**THE PROBLEM**
Copy each line below that includes "Catella".
START RECORDS FOR THE EXERCISE
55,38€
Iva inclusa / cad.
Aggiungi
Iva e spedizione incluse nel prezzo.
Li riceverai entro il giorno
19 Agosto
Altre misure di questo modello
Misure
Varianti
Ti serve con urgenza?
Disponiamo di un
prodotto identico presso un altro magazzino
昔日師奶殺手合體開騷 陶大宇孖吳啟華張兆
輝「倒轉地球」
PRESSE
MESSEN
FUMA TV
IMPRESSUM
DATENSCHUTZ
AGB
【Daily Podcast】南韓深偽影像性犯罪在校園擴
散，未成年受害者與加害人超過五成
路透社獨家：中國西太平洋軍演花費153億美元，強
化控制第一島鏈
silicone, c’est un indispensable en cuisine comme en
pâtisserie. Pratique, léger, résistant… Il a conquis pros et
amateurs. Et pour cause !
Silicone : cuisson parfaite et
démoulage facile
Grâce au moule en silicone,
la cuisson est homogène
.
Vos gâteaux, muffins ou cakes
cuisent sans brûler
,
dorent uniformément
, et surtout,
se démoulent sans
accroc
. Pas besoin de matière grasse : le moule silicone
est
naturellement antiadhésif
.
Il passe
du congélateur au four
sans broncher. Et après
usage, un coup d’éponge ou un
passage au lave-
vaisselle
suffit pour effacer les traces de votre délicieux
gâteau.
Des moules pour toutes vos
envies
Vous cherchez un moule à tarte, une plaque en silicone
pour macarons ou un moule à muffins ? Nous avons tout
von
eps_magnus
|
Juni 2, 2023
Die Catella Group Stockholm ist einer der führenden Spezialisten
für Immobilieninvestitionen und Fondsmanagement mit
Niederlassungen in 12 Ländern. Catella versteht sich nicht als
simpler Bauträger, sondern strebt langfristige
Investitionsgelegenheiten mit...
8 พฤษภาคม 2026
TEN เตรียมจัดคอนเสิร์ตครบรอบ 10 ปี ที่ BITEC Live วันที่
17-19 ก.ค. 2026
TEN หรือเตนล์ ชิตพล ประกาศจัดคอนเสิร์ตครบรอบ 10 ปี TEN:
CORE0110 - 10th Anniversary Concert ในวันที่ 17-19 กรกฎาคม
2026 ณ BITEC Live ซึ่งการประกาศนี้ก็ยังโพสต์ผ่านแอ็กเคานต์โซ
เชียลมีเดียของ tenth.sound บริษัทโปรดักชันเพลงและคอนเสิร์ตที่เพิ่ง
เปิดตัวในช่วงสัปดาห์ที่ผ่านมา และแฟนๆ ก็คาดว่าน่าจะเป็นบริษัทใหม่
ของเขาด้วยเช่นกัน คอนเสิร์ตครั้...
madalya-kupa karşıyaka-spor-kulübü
END RECORDS FOR THE EXERCISE
**TASK SOLUTION**
Die Catella Group Stockholm ist einer der führenden Spezialisten
Niederlassungen in 12 Ländern. Catella versteht sich nicht als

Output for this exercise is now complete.